The metabolic syndrome integrates, in a single diagnosis, the manifestations of insulin resistance that may lead to increased cardiovascular morbidity and precedes type 2 diabetes. Here we discuss the strengths and limitations of the definitions of the metabolic syndrome and the epidemiology of the syndrome including information from non-Caucasian populations. The definitions proposed by the World Health Organization (WHO) and the National Cholesterol Education Program (NCEP) are the most frequently used. The relative risk of having long-term complications is greater for the WHO definition; this is explained by the inclusion of the insulin resistance criteria. The cut-off points used in these definitions should be, but are not, adjusted for ethnicity; as a result, in non-Caucasian subjects, there is lack of agreement among these criteria. In a Mexican population-based survey the prevalence was 13.61% using the WHO definition and 26.6% using the NCEP-III criteria. Cases identified by the WHO criteria had a more severe form of the disease.

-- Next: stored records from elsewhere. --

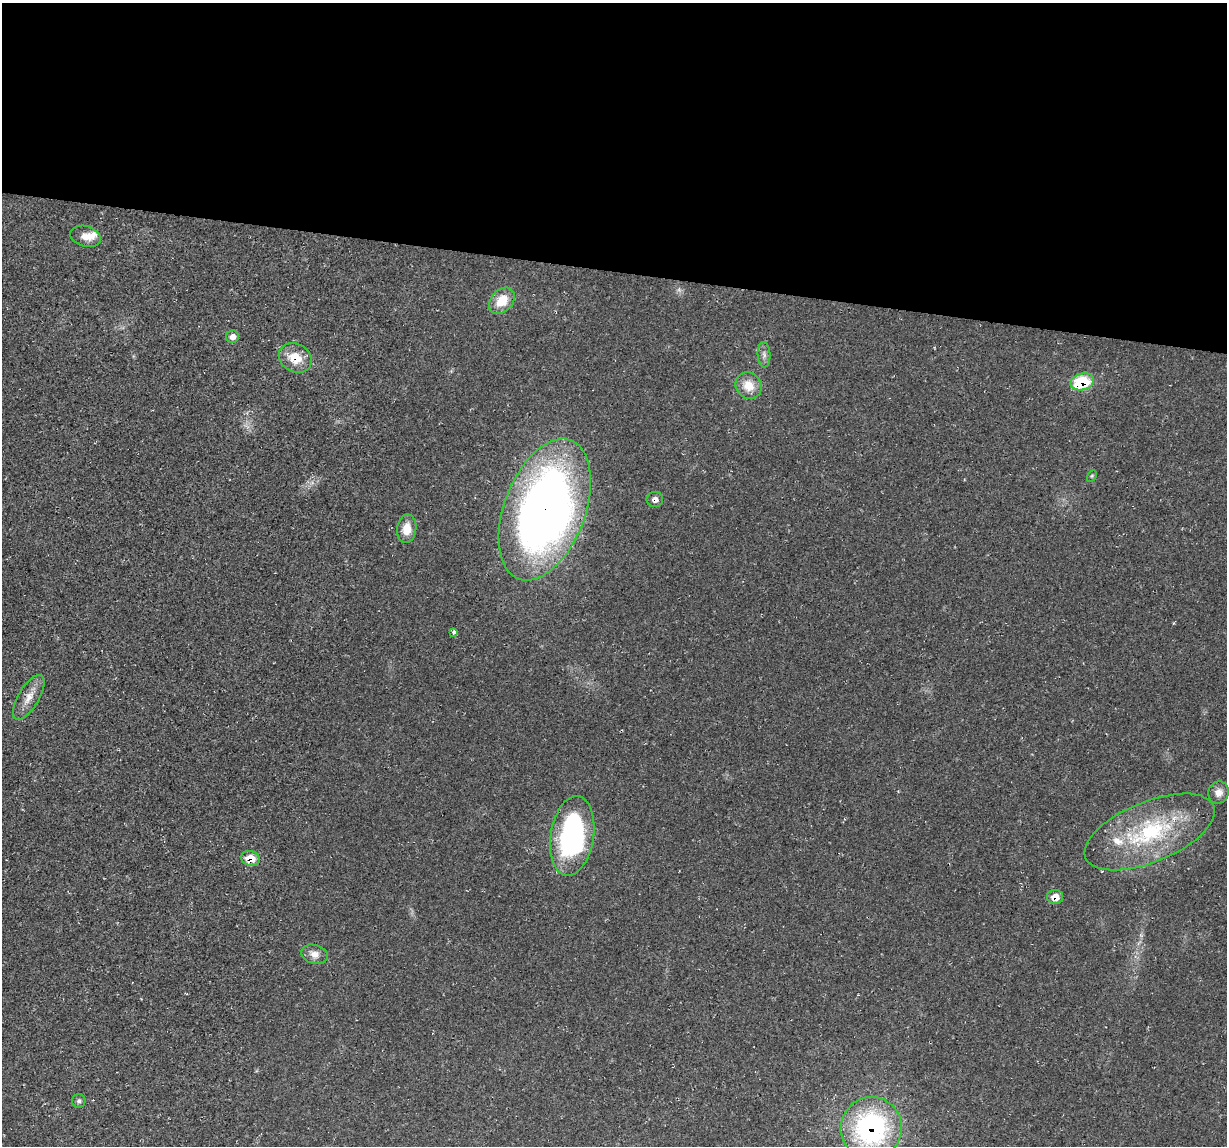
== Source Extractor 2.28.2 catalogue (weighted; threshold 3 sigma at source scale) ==
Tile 3 of 4 x 4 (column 3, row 1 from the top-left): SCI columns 2453-3677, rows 3547-4690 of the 4905 x 4926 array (HDU 1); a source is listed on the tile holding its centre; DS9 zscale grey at full resolution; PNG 1229 x 1148 px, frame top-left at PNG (2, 3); each listed source drawn as its Kron ellipse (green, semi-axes under 4 px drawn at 4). Shown black and unused: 24% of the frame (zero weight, under 2 of 3 exposures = <1% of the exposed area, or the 3 px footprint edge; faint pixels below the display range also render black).
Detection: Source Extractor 2.28.2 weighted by HDU 2 'WHT'; one run over the whole footprint, this tile lists its part. Background 0.0197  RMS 0.006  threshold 0.0268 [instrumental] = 3 sigma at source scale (4.5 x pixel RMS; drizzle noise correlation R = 1.50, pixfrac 1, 0.05/0.05 arcsec/px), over >= 5 px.
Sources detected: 23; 2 inside a brighter listed object's ellipse — not listed separately; the other 21 listed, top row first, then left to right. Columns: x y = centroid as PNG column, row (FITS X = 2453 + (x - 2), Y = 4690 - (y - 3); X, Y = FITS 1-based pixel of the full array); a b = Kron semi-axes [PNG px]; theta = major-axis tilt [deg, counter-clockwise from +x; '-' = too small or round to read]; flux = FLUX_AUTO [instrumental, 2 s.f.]
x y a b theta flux
85 236 16 10 -17 5.5
502 301 15 11 47 12
232 337 6 6 - 3.3
764 355 12 6 -87 2.6
295 358 17 14 -29 13
1082 382 12 8 15 31
749 386 14 12 -47 9.4
1092 476 6 4 60 0.79
655 499 8 7 - 3.2
545 510 74 40 69 470
407 529 14 9 83 8.7
454 632 4 3 - 2.9
29 697 25 10 59 7.5
1219 793 11 10 - 4.3
1150 832 69 30 22 67
572 836 40 21 81 100
251 858 9 7 -17 10
1055 897 8 7 - 5.6
314 954 13 9 -17 4.7
79 1101 7 7 - 1.7
871 1128 31 30 - 100
Overlapping masked pixels (flux is a lower limit): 7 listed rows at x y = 295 358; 1082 382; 655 499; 545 510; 251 858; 1055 897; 871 1128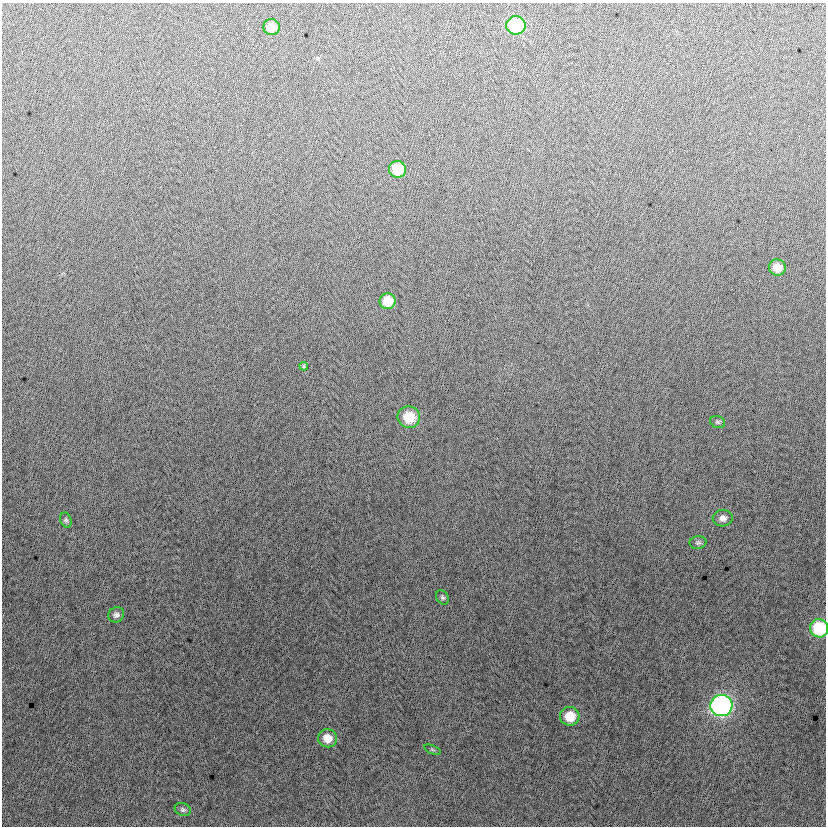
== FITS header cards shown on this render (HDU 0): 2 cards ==
NAXIS1  =                  824
NAXIS2  =                  824

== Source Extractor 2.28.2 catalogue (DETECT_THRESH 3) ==
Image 824 x 824 px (HDU 0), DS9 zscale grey, 1 PNG px = 1 image px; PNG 828 x 828 px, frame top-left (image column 1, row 824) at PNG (2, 3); each listed source drawn as its Kron ellipse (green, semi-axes under 4 px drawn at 4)
Background -0.635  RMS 13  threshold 37.6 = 3 sigma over >= 5 px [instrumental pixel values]
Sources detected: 19; all 19 listed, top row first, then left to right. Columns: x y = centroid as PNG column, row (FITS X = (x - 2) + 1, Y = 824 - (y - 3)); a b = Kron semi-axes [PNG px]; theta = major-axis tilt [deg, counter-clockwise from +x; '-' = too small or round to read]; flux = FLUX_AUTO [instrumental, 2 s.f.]
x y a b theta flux
516 25 9 9 - 56000
272 27 8 8 - 11000
398 169 8 8 - 24000
777 268 8 8 - 12000
388 301 8 8 - 18000
304 366 4 3 - 1100
409 417 11 10 - 24000
718 422 8 5 -16 1600
723 518 10 8 5 4800
66 520 8 5 -70 1700
698 542 8 6 10 2100
442 597 8 6 -58 1900
116 615 8 7 - 3100
819 628 9 9 - 49000
721 706 11 10 - 260000
570 716 10 9 - 19000
327 738 9 9 - 11000
432 750 9 3 -22 1100
183 810 8 6 -20 2100
At the frame edge (FLAGS 8, measured only in part): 1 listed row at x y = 819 628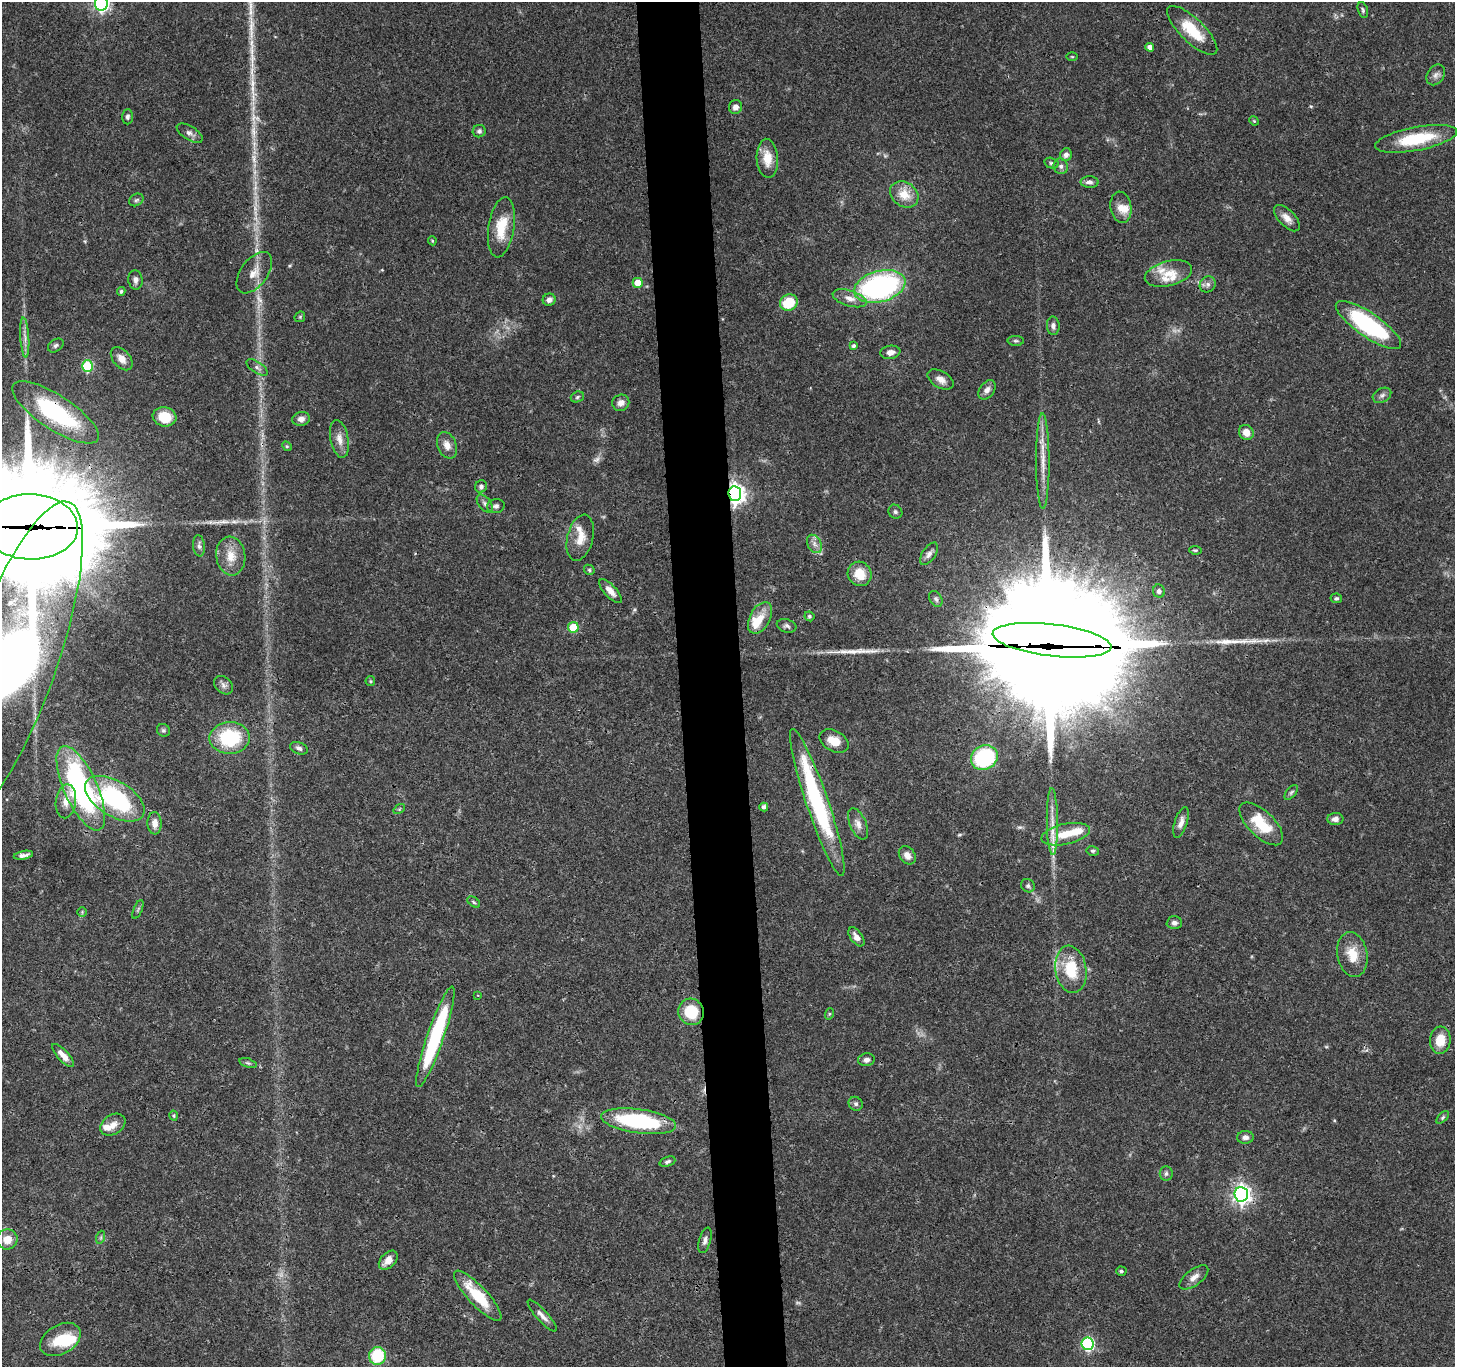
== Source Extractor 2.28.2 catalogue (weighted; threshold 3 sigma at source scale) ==
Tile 5 of 3 x 3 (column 2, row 2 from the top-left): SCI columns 1455-2907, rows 1485-2849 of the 4360 x 4336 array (HDU 1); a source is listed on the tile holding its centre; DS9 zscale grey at full resolution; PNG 1457 x 1369 px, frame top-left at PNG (2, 2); each listed source drawn as its Kron ellipse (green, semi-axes under 4 px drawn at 4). Shown black and unused: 4% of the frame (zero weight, under 3 of 4 exposures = <1% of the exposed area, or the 3 px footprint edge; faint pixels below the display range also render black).
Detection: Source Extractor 2.28.2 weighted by HDU 2 'WHT'; one run over the whole footprint, this tile lists its part. Background 0.0438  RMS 0.0028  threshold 0.0126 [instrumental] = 3 sigma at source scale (4.5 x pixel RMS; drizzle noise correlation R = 1.50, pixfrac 1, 0.05/0.05 arcsec/px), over >= 5 px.
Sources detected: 166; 4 too faint to see at this stretch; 7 inside a brighter object's white glare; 1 cosmic-ray / hot-pixel residue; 3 long thin detections or spike segments (spike, bleed or trail) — neither listed nor drawn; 10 inside a brighter listed object's ellipse — not listed separately; the other 141 listed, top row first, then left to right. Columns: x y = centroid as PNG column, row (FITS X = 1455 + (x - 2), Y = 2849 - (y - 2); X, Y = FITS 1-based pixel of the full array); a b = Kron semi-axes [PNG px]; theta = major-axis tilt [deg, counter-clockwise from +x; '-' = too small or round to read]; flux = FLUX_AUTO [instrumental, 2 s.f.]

We propose that the metabolic syndrome should be viewed as a progressive long-term process that leads to major complications. Its definition should reflect the continuous nature of the disease; the categorical approach of the current criteria oversimplifies the complexity of the syndrome. The threshold for defining abnormality should be based on the associated risk of the identified phenotype. Refinement of the definition of both affected and nonaffected subjects is required. The available definitions include, in each of these categories, heterogeneous groups with a broad range of risk of future complications.